Andrew D.
White
,
Ann K.
Nowinski
,
Wenjun
Huang
,
Andrew J.
Keefe
,
Fang
Sun
and
Shaoyi
Jiang
*
University of Washington, Box 351750, Seattle, USA. E-mail: sjiang@u.washington.edu; Fax: +1 206 543 3778; Tel: +1 206 616 6509
First published on 10th September 2012
The interactions which govern chemical processes may be broadly categorized into specific interactions, high activity for a certain target molecule, and nonspecific interactions, low activity for all targets. Despite their ubiquity in biology and chemistry, nonspecific interactions are generally overlooked and a fundamental understanding of nonspecific interactions is lacking. Molecular chaperones are large protein complexes which have evolved to resist nonspecific interactions. Their interior surface resists binding to thousands of types of misfolded proteins. Proteins found in the cytoplasm, a crowded environment with many spurious binding targets, are another example. These proteins have evolved high selectivity and stability despite nonspecific interactions. Using structural bioinformatics, we have studied the interiors of molecular chaperones from five species and examined the surface chemistry of 1162 proteins, categorized by if they are present in the cytoplasm or extracellular space. A better understanding of how nature resists nonspecific interactions is key for the chemistry of materials, surfaces, and particles which must remain stable in complex environments. The abundance of amino acids, their interactions, their hydration, and sequence patterns were compared in these two systems, molecular chaperones and proteins surfaces. Striking similarities were found and trends were identified as the system environments became harsher. Peptide based mimics were synthesized to test the conclusions. This, in turn, has led to the design of new stealth compounds and a deeper understanding of nonspecific interactions.

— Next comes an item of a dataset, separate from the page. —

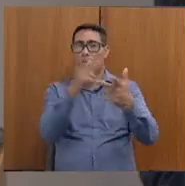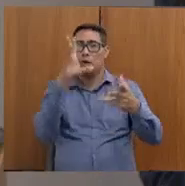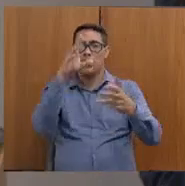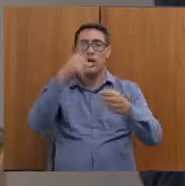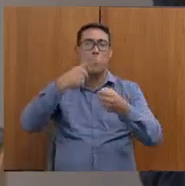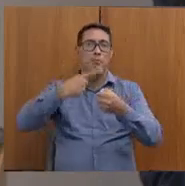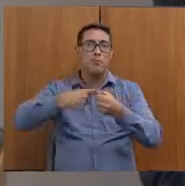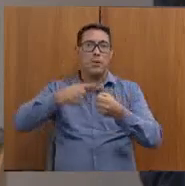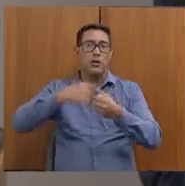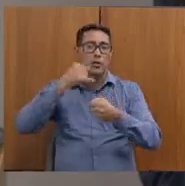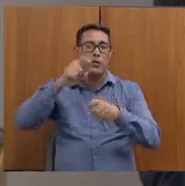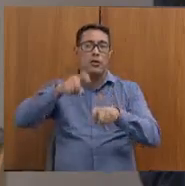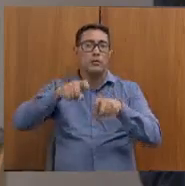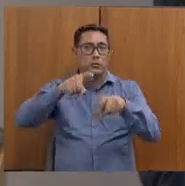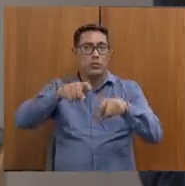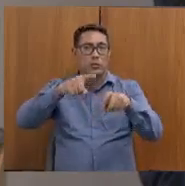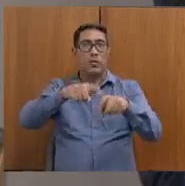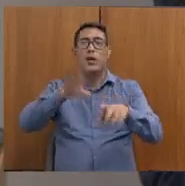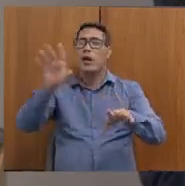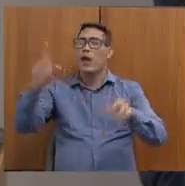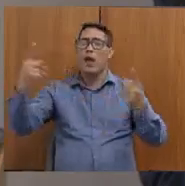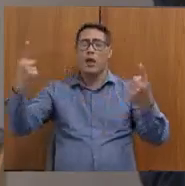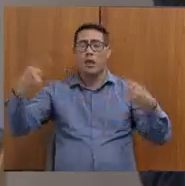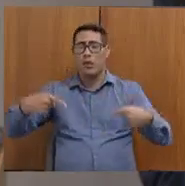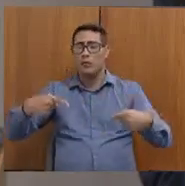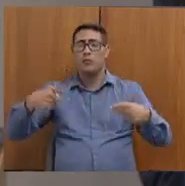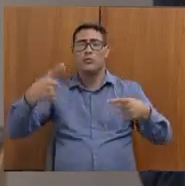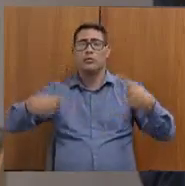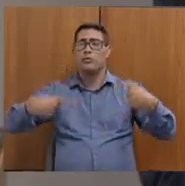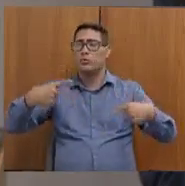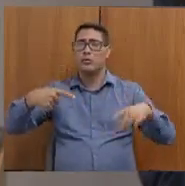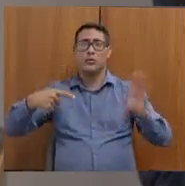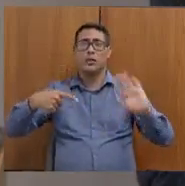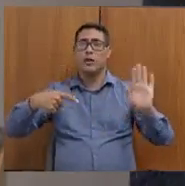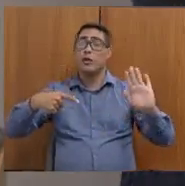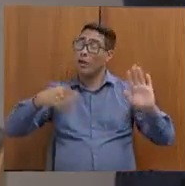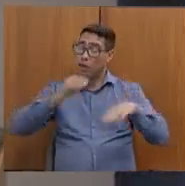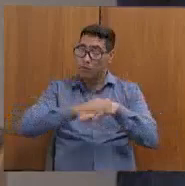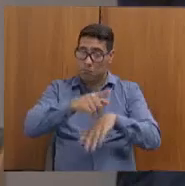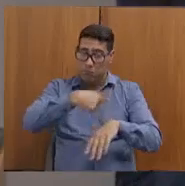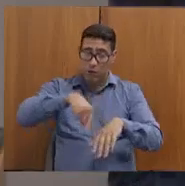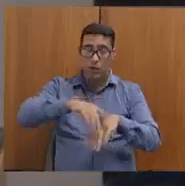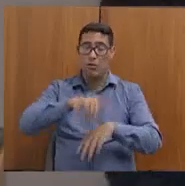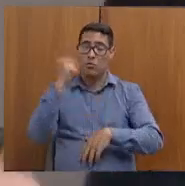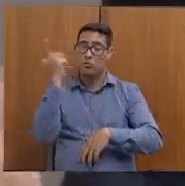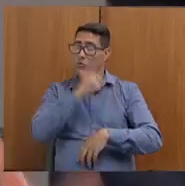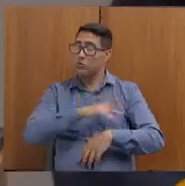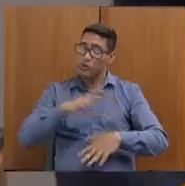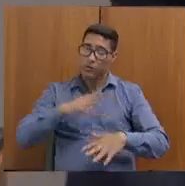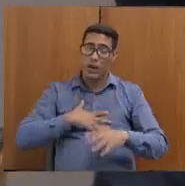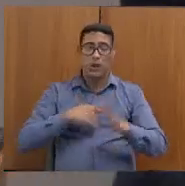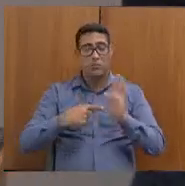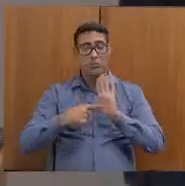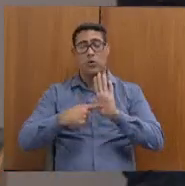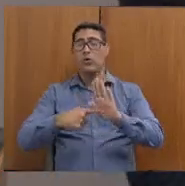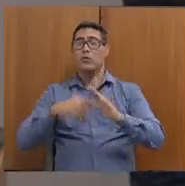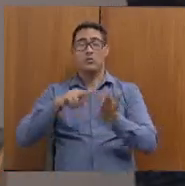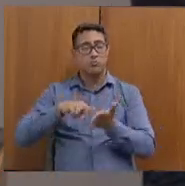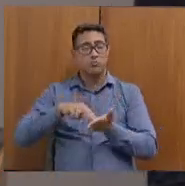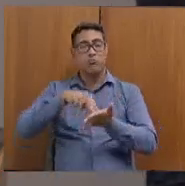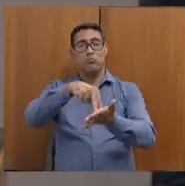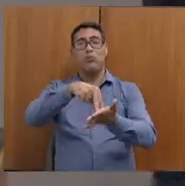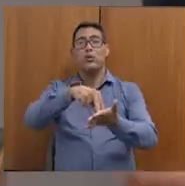desporto. Mais do que uma disputa, é um exemplo de superação. Então, eu convido todos vocês, e nós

In this work, we turn to nature and use proteins and molecular chaperones as a guide towards understanding nonspecific interactions. Proteins resist nonspecific adsorption in order to be stable in complex environments such as the cytoplasm of a cell, which contains thousands of protein types.8 The cytoplasm is a crowded environment and provides many spurious binding targets for proteins; yet proteins have evolved high selectivity and stability through resisting nonspecific interactions. The non-interacting property of proteins is often put into practice in biomaterials and biosensors research where the protein albumin is used as a blocking agent to block nonspecific adsorption of non-target proteins onto surfaces.9 Another example of nature resisting nonspecific interactions is found in molecular chaperones, which guide proteins from a misfolded or unfolded conformation back into a native conformation.10 The defective (substrate) proteins fold while enclosed inside a cavity of the molecular chaperone. The chemistry of this cavity is unique among biological surfaces in that it contacts not only thousands of proteins, but many conformations of each protein.11 Yet chaperone proteins do not irreversibly bind with proteins. The cavity is sometimes described as a “non-stick” surface.12 Thus molecular chaperones provide a second system which has this non-interacting property.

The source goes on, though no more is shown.